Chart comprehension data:
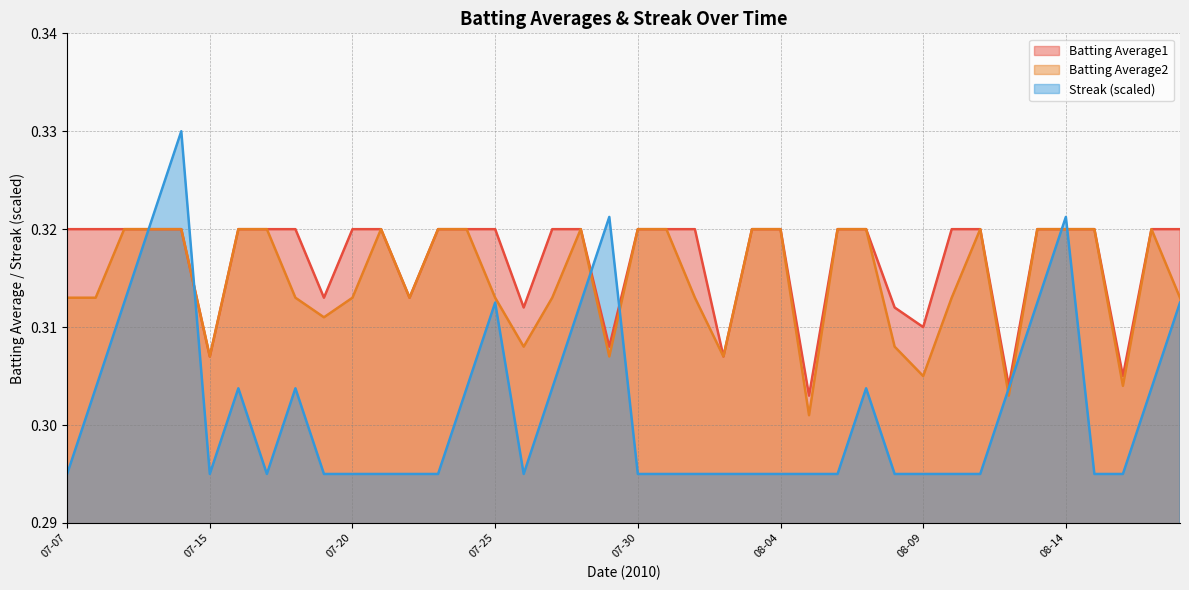

List the series in order of their peak value, lowest first.

Batting Average1, Batting Average2, Streak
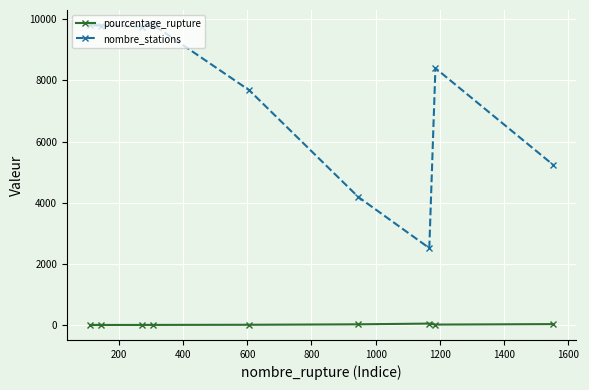

How many lines are shown in the chart?

2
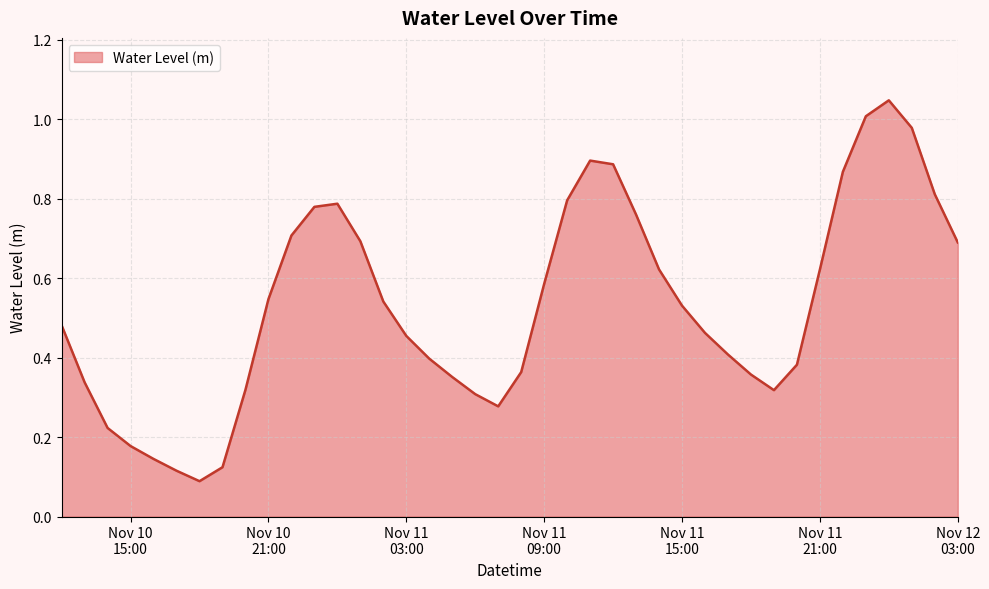

What is the average value?

0.5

▶ [ABOUT THIS TASK]: Render every non-blank line of the items above as a numbered list, and leave the pictures out.

▶ [SOLUTION FOR THIS PROBLEM]:
1. List the series in order of their peak value, lowest first.
2. Batting Average1, Batting Average2, Streak
3. How many lines are shown in the chart?
4. 2
5. What is the average value?
6. 0.5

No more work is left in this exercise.